**EXERCISE REQUIREMENTS**
Restate word for word the opening line of the data below and every line after it until the line with "#### BI自助查询系统", that line too, but not the pictures.

Collection entries
* * * * *
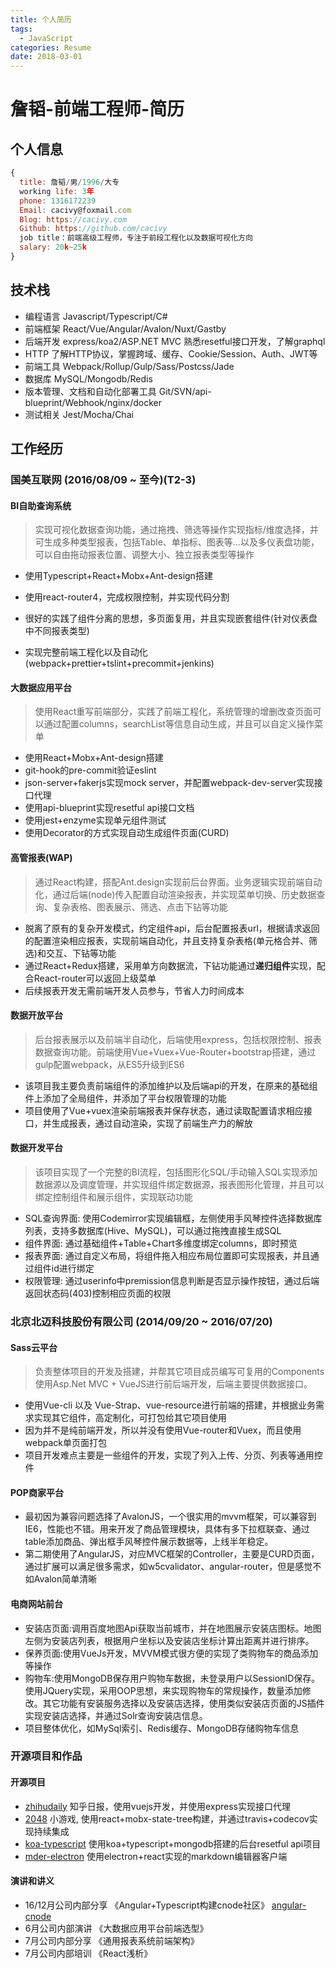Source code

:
 ```yaml
---
title: 个人简历
tags:
  - JavaScript
categories: Resume
date: 2018-03-01
---
```


# 詹韬-前端工程师-简历

## 个人信息

```javascript
{
  title: 詹韬/男/1996/大专
  working life: 3年
  phone: 1316172239
  Email: cacivy@foxmail.com
  Blog: https://cacivy.com
  Github: https://github.com/cacivy
  job title：前端高级工程师，专注于前段工程化以及数据可视化方向
  salary: 20k~25k
}
```

## 技术栈

- 编程语言 Javascript/Typescript/C#
- 前端框架 React/Vue/Angular/Avalon/Nuxt/Gastby
- 后端开发 express/koa2/ASP.NET MVC 熟悉resetful接口开发，了解graphql
- HTTP 了解HTTP协议，掌握跨域、缓存、Cookie/Session、Auth、JWT等
- 前端工具 Webpack/Rollup/Gulp/Sass/Postcss/Jade
- 数据库 MySQL/Mongodb/Redis
- 版本管理、文档和自动化部署工具 Git/SVN/api-blueprint/Webhook/nginx/docker
- 测试相关 Jest/Mocha/Chai

## 工作经历

### 国美互联网 (2016/08/09 ~ 至今)(T2-3)

#### BI自助查询系统

> 实现可视化数据查询功能，通过拖拽、筛选等操作实现指标/维度选择，并可生成多种类型报表，包括Table、单指标、图表等...以及多仪表盘功能，可以自由拖动报表位置、调整大小、独立报表类型等操作

+ 使用Typescript+React+Mobx+Ant-design搭建

+ 使用react-router4，完成权限控制，并实现代码分割

+ 很好的实践了组件分离的思想，多页面复用，并且实现嵌套组件(针对仪表盘中不同报表类型)

+ 实现完整前端工程化以及自动化(webpack+prettier+tslint+precommit+jenkins)
  ​

#### 大数据应用平台

> 使用React重写前端部分，实践了前端工程化，系统管理的增删改查页面可以通过配置columns，searchList等信息自动生成，并且可以自定义操作菜单

- 使用React+Mobx+Ant-design搭建
- git-hook的pre-commit验证eslint
- json-server+fakerjs实现mock server，并配置webpack-dev-server实现接口代理
- 使用api-blueprint实现resetful api接口文档
- 使用jest+enzyme实现单元组件测试
- 使用Decorator的方式实现自动生成组件页面(CURD)

#### 高管报表(WAP)

> 通过React构建，搭配Ant.design实现前后台界面。业务逻辑实现前端自动化，通过后端(node)传入配置自动渲染报表，并实现菜单切换、历史数据查询、复杂表格、图表展示、筛选、点击下钻等功能

- 脱离了原有的复杂开发模式，约定组件api，后台配置报表url，根据请求返回的配置渲染相应报表，实现前端自动化，并且支持复杂表格(单元格合并、筛选)和交互、下钻等功能
- 通过React+Redux搭建，采用单方向数据流，下钻功能通过**递归组件**实现，配合React-router可以返回上级菜单
- 后续报表开发无需前端开发人员参与，节省人力时间成本

#### 数据开放平台

> 后台报表展示以及前端半自动化，后端使用express，包括权限控制、报表数据查询功能。前端使用Vue+Vuex+Vue-Router+bootstrap搭建，通过gulp配置webpack，从ES5升级到ES6

- 该项目我主要负责前端组件的添加维护以及后端api的开发，在原来的基础组件上添加了全局组件，并添加了平台权限管理的功能
- 项目使用了Vue+vuex渲染前端报表并保存状态，通过读取配置请求相应接口，并生成报表，通过自动渲染，实现了前端生产力的解放

#### 数据开发平台

> 该项目实现了一个完整的BI流程，包括图形化SQL/手动输入SQL实现添加数据源以及调度管理，并实现组件绑定数据源，报表图形化管理，并且可以绑定控制组件和展示组件，实现联动功能

- SQL查询界面: 使用Codemirror实现编辑框，左侧使用手风琴控件选择数据库列表，支持多数据库(Hive、MySQL)，可以通过拖拽直接生成SQL
- 组件界面: 通过基础组件+Table+Chart多维度绑定columns，即时预览
- 报表界面: 通过自定义布局，将组件拖入相应布局位置即可实现报表，并且通过组件id进行绑定
- 权限管理: 通过userinfo中premission信息判断是否显示操作按钮，通过后端返回状态码(403)控制相应页面的权限

### 北京北迈科技股份有限公司 (2014/09/20 ~ 2016/07/20)

#### Sass云平台

> 负责整体项目的开发及搭建，并帮其它项目成员编写可复用的Components 使用Asp.Net MVC + VueJS进行前后端开发，后端主要提供数据接口。

-  使用Vue-cli 以及 Vue-Strap、vue-resource进行前端的搭建，并根据业务需求实现其它组件，高定制化，可打包给其它项目使用
-  因为并不是纯前端开发，所以并没有使用Vue-router和Vuex，而且使用webpack单页面打包
-  项目开发难点主要是一些组件的开发，实现了列入上传、分页、列表等通用控件

#### POP商家平台

-  最初因为兼容问题选择了AvalonJS，一个很实用的mvvm框架，可以兼容到IE6，性能也不错。用来开发了商品管理模块，具体有多下拉框联查、通过table添加商品、弹出框手风琴控件展示数据等，上线半年稳定。
-  第二期使用了AngularJS，对应MVC框架的Controller，主要是CURD页面，通过扩展可以满足很多需求，如w5cvalidator、angular-router，但是感觉不如Avalon简单清晰

#### 电商网站前台

-  安装店页面:调用百度地图Api获取当前城市，并在地图展示安装店图标。地图左侧为安装店列表，根据用户坐标以及安装店坐标计算出距离并进行排序。
-  保养页面:使用VueJs开发，MVVM模式很方便的实现了类购物车的商品添加等操作
-  购物车:使用MongoDB保存用户购物车数据，未登录用户以SessionID保存。使用JQuery实现，采用OOP思想，来实现购物车的常规操作，数量添加修改。其它功能有安装服务选择以及安装店选择，使用类似安装店页面的JS插件实现安装店选择，并通过Solr查询安装店信息。
-  项目整体优化，如MySql索引、Redis缓存、MongoDB存储购物车信息

### 开源项目和作品

#### 开源项目

- [zhihudaily](https://github.com/Cacivy/zhihudaily) 知乎日报，使用vuejs开发，并使用express实现接口代理
- [2048](https://github.com/Cacivy/2048) 小游戏, 使用react+mobx-state-tree构建，并通过travis+codecov实现持续集成
- [koa-typescript](https://github.com/Cacivy/koa-typescript) 使用koa+typescript+mongodb搭建的后台resetful api项目
- [mder-electron](https://github.com/Cacivy/mder-electron) 使用electron+react实现的markdown编辑器客户端

#### 演讲和讲义

- 16/12月公司内部分享 《Angular+Typescript构建cnode社区》 [angular-cnode](https://github.com/Cacivy/angular-cnode)
- 6月公司内部演讲 《大数据应用平台前端选型》
- 7月公司内部分享 《通用报表系统前端架构》
- 7月公司内部培训 《React浅析》
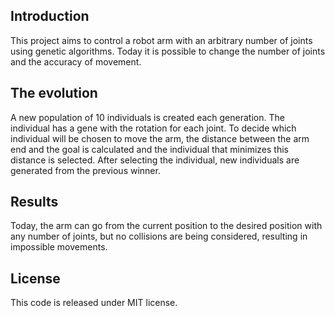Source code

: ## Introduction
This project aims to control a robot arm with an arbitrary number of joints using genetic algorithms.
Today it is possible to change the number of joints and the accuracy of movement.

## The evolution
A new population of 10 individuals is created each generation. The individual has a gene with the rotation for each joint. To decide which individual will be chosen to move the arm, the distance between the arm end and the goal is calculated and the individual that minimizes this distance is selected. After selecting the individual, new individuals are generated from the previous winner.

## Results
Today, the arm can go from the current position to the desired position with any number of joints, but no collisions are being considered, resulting in impossible movements.

## License
This code is released under MIT license.
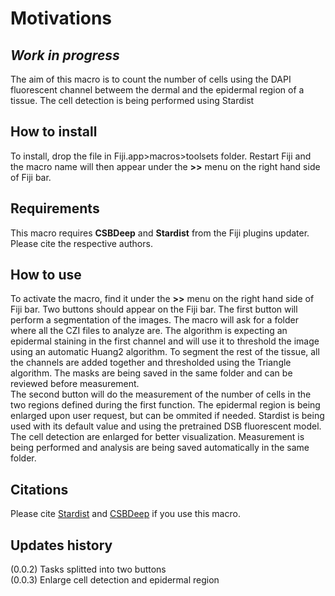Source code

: # Motivations
## <em>Work in progress</em>

The aim of this macro is to count the number of cells using the DAPI fluorescent channel betweem the dermal and the epidermal region of a tissue. The cell detection is being performed using Stardist

## How to install

To install, drop the file in Fiji.app>macros>toolsets folder. Restart Fiji and the macro name will then appear under the **>>** menu on the right hand side of Fiji bar.

## Requirements

This macro requires **CSBDeep** and **Stardist** from the Fiji plugins updater. Please cite the respective authors.

## How to use

To activate the macro, find it under the **>>** menu on the right hand side of Fiji bar. Two buttons should appear on the Fiji bar. 
The first button will perform a segmentation of the images. The macro will ask for a folder where all the CZI files to analyze are. The algorithm is expecting an epidermal staining in the first channel and will use it to threshold the image using an automatic Huang2 algorithm. To segment the rest of the tissue, all the channels are added together and thresholded using the Triangle algorithm. The masks are being saved in the same folder and can be reviewed before measurement.
<br>The second button will do the measurement of the number of cells in the two regions defined during the first function. The epidermal region is being enlarged upon user request, but can be ommited if needed. Stardist is being used with its default value and using the pretrained DSB fluorescent model. The cell detection are enlarged for better visualization. Measurement is being performed and analysis are being saved automatically in the same folder.   


## Citations

Please cite [Stardist](https://link.springer.com/chapter/10.1007/978-3-030-00934-2_30) and [CSBDeep](https://www.nature.com/articles/s41592-018-0216-7) if you use this macro.

## Updates history
(0.0.2) Tasks splitted into two buttons
<br>(0.0.3) Enlarge cell detection and epidermal region 

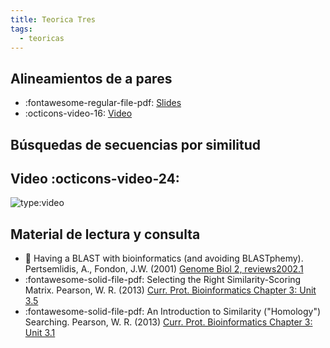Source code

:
 ```yaml
---
title: Teorica Tres
tags: 
  - teoricas
---
```


## Alineamientos de a pares 
* :fontawesome-regular-file-pdf: [Slides](presentacionDeLaMateria-2022.pdf) 
 * :octicons-video-16: [Video](https://www.youtube.com/embed/_jwvRkxu588)
## Búsquedas de secuencias por similitud

## Video :octicons-video-24:

![type:video](https://www.youtube.com/embed/kS0X-yIsB64)

## Material de lectura y consulta

  * :paperclip: Having a BLAST with bioinformatics (and avoiding BLASTphemy). Pertsemlidis, A., Fondon, J.W. (2001) [Genome Biol 2, reviews2002.1](https://genomebiology.biomedcentral.com/articles/10.1186/gb-2001-2-10-reviews2002)
  * :fontawesome-solid-file-pdf: Selecting the Right Similarity-Scoring Matrix. Pearson, W. R. (2013) [Curr. Prot. Bioinformatics Chapter 3: Unit 3.5](https://fasta.bioch.virginia.edu/wrpearson/papers/wrp_cpbio_0305.pdf)
  * :fontawesome-solid-file-pdf: An Introduction to Similarity ("Homology") Searching. Pearson, W. R. (2013) [Curr. Prot. Bioinformatics Chapter 3: Unit 3.1](https://fasta.bioch.virginia.edu/wrpearson/papers/wrp_cpbio_0301.pdf)
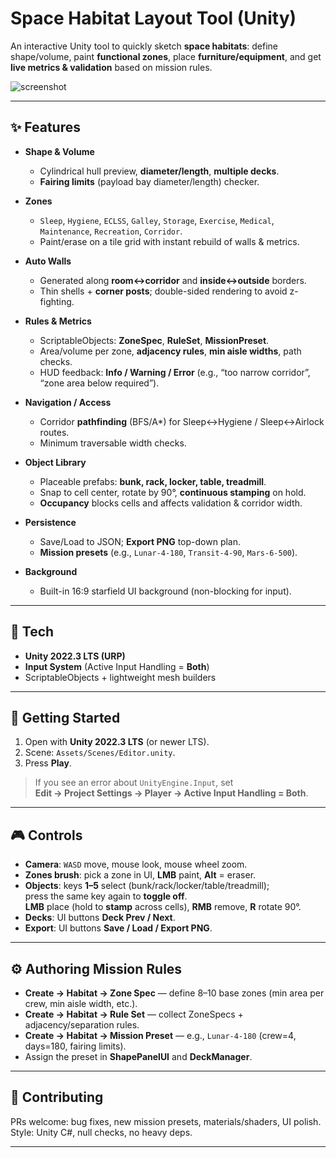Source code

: # Space Habitat Layout Tool (Unity)

An interactive Unity tool to quickly sketch **space habitats**: define shape/volume, paint **functional zones**, place **furniture/equipment**, and get **live metrics & validation** based on mission rules.

![screenshot](https://ibb.co/pq7FgGH)

---

## ✨ Features

- **Shape & Volume**
  - Cylindrical hull preview, **diameter/length**, **multiple decks**.
  - **Fairing limits** (payload bay diameter/length) checker.

- **Zones**
  - `Sleep`, `Hygiene`, `ECLSS`, `Galley`, `Storage`, `Exercise`, `Medical`, `Maintenance`, `Recreation`, `Corridor`.
  - Paint/erase on a tile grid with instant rebuild of walls & metrics.

- **Auto Walls**
  - Generated along **room↔corridor** and **inside↔outside** borders.
  - Thin shells + **corner posts**; double-sided rendering to avoid z-fighting.

- **Rules & Metrics**
  - ScriptableObjects: **ZoneSpec**, **RuleSet**, **MissionPreset**.
  - Area/volume per zone, **adjacency rules**, **min aisle widths**, path checks.
  - HUD feedback: **Info / Warning / Error** (e.g., “too narrow corridor”, “zone area below required”).

- **Navigation / Access**
  - Corridor **pathfinding** (BFS/A*) for Sleep↔Hygiene / Sleep↔Airlock routes.
  - Minimum traversable width checks.

- **Object Library**
  - Placeable prefabs: **bunk, rack, locker, table, treadmill**.
  - Snap to cell center, rotate by 90°, **continuous stamping** on hold.
  - **Occupancy** blocks cells and affects validation & corridor width.

- **Persistence**
  - Save/Load to JSON; **Export PNG** top-down plan.
  - **Mission presets** (e.g., `Lunar-4-180`, `Transit-4-90`, `Mars-6-500`).

- **Background**
  - Built-in 16:9 starfield UI background (non-blocking for input).

---

## 🧩 Tech

- **Unity 2022.3 LTS (URP)**
- **Input System** (Active Input Handling = **Both**)
- ScriptableObjects + lightweight mesh builders

---

## 🚀 Getting Started

1. Open with **Unity 2022.3 LTS** (or newer LTS).
2. Scene: `Assets/Scenes/Editor.unity`.
3. Press **Play**.

> If you see an error about `UnityEngine.Input`, set  
> **Edit → Project Settings → Player → Active Input Handling = Both**.

---

## 🎮 Controls

- **Camera**: `WASD` move, mouse look, mouse wheel zoom.
- **Zones brush**: pick a zone in UI, **LMB** paint, **Alt** = eraser.
- **Objects**: keys **1–5** select (bunk/rack/locker/table/treadmill);  
  press the same key again to **toggle off**.  
  **LMB** place (hold to **stamp** across cells), **RMB** remove, **R** rotate 90°.
- **Decks**: UI buttons **Deck Prev / Next**.
- **Export**: UI buttons **Save / Load / Export PNG**.

---

## ⚙️ Authoring Mission Rules

- **Create → Habitat → Zone Spec** — define 8–10 base zones (min area per crew, min aisle width, etc.).
- **Create → Habitat → Rule Set** — collect ZoneSpecs + adjacency/separation rules.
- **Create → Habitat → Mission Preset** — e.g., `Lunar-4-180` (crew=4, days=180, fairing limits).
- Assign the preset in **ShapePanelUI** and **DeckManager**.

---

## 🤝 Contributing

PRs welcome: bug fixes, new mission presets, materials/shaders, UI polish.  
Style: Unity C#, null checks, no heavy deps.

---
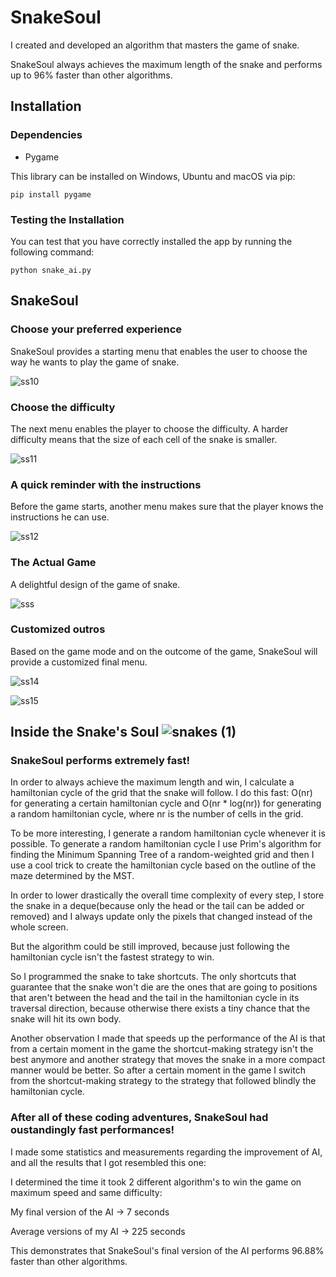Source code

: # SnakeSoul

I created and developed an algorithm that masters the game of snake.

SnakeSoul always achieves the maximum length of the snake and performs up to 96% faster than other algorithms.

## Installation

### Dependencies

- Pygame

This library can be installed on Windows, Ubuntu and macOS via pip:

```
pip install pygame
```

### Testing the Installation

You can test that you have correctly installed the app by running the following command:

```
python snake_ai.py
```

## SnakeSoul

### Choose your preferred experience

SnakeSoul provides a starting menu that enables the user to choose the way he wants to play the game of snake.

![ss10](https://user-images.githubusercontent.com/94863778/143383001-13f69080-9f10-4bfc-88a9-9a5ae64a9571.png)

### Choose the difficulty

The next menu enables the player to choose the difficulty. A harder difficulty means that the size of each cell of the snake is smaller.

![ss11](https://user-images.githubusercontent.com/94863778/143384200-d2050306-8e25-4a34-8a81-34517bfff60f.png)

### A quick reminder with the instructions

Before the game starts, another menu makes sure that the player knows the instructions he can use.

![ss12](https://user-images.githubusercontent.com/94863778/143384897-63ebf6cd-59f2-4843-bb83-dfd5f28ac814.png)

### The Actual Game

A delightful design of the game of snake.

![sss](https://user-images.githubusercontent.com/94863778/143386380-19406d8d-dc00-4254-a8f2-b21fd89903a4.png)

### Customized outros

Based on the game mode and on the outcome of the game, SnakeSoul will provide a customized final menu.

![ss14](https://user-images.githubusercontent.com/94863778/143387222-c569f0f6-bebd-4f93-aaf0-7015e9e7d498.png)

![ss15](https://user-images.githubusercontent.com/94863778/143388206-0c90e1ad-df1e-4e55-a7ca-f01b14f95bd6.png)

## Inside the Snake's Soul ![snakes (1)](https://user-images.githubusercontent.com/94863778/143390547-cbdc649e-82df-4797-9578-38d80fbc8160.png)

### SnakeSoul performs extremely fast!

In order to always achieve the maximum length and win, I calculate a hamiltonian cycle of the grid that the snake will follow.
I do this fast: O(nr) for generating a certain hamiltonian cycle and O(nr * log(nr)) for generating a random hamiltonian cycle, where nr is the number of cells in the grid. 

To be more interesting, I generate a random hamiltonian cycle whenever it is possible.
To generate a random hamiltonian cycle I use Prim's algorithm for finding the Minimum Spanning Tree of a random-weighted grid and then I use a cool trick to create the hamiltonian cycle based on the outline of the maze determined by the MST.

In order to lower drastically the overall time complexity of every step, I store the snake in a deque(because only the head or the tail can be added or removed) and I always update only the pixels that changed instead of the whole screen.

But the algorithm could be still improved, because just following the hamiltonian cycle isn't the fastest strategy to win.

So I programmed the snake to take shortcuts. The only shortcuts that guarantee that the snake won't die are the ones that are going to positions that aren't between the head and the tail in the hamiltonian cycle in its traversal direction, because otherwise there exists a tiny chance that the snake will hit its own body.

Another observation I made that speeds up the performance of the AI is that from a certain moment in the game the shortcut-making strategy isn't the best anymore and another strategy that moves the snake in a more compact manner would be better.
So after a certain moment in the game I switch from the shortcut-making strategy to the strategy that followed blindly the hamiltonian cycle.

### After all of these coding adventures, SnakeSoul had oustandingly fast performances!


I made some statistics and measurements regarding the improvement of AI, and all the results that I got resembled this one:

I determined the time it took 2 different algorithm's to win the game on maximum speed and same difficulty:

My final version of the AI ->   7 seconds

Average versions of my AI  -> 225 seconds


This demonstrates that SnakeSoul's final version of the AI performs 96.88% faster than other algorithms.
* * * * *
**REPLY**
Source code

:
 ```yaml
---
title: 个人简历
tags:
  - JavaScript
categories: Resume
date: 2018-03-01
---
```


# 詹韬-前端工程师-简历

## 个人信息

```javascript
{
  title: 詹韬/男/1996/大专
  working life: 3年
  phone: 1316172239
  Email: cacivy@foxmail.com
  Blog: https://cacivy.com
  Github: https://github.com/cacivy
  job title：前端高级工程师，专注于前段工程化以及数据可视化方向
  salary: 20k~25k
}
```

## 技术栈

- 编程语言 Javascript/Typescript/C#
- 前端框架 React/Vue/Angular/Avalon/Nuxt/Gastby
- 后端开发 express/koa2/ASP.NET MVC 熟悉resetful接口开发，了解graphql
- HTTP 了解HTTP协议，掌握跨域、缓存、Cookie/Session、Auth、JWT等
- 前端工具 Webpack/Rollup/Gulp/Sass/Postcss/Jade
- 数据库 MySQL/Mongodb/Redis
- 版本管理、文档和自动化部署工具 Git/SVN/api-blueprint/Webhook/nginx/docker
- 测试相关 Jest/Mocha/Chai

## 工作经历

### 国美互联网 (2016/08/09 ~ 至今)(T2-3)

#### BI自助查询系统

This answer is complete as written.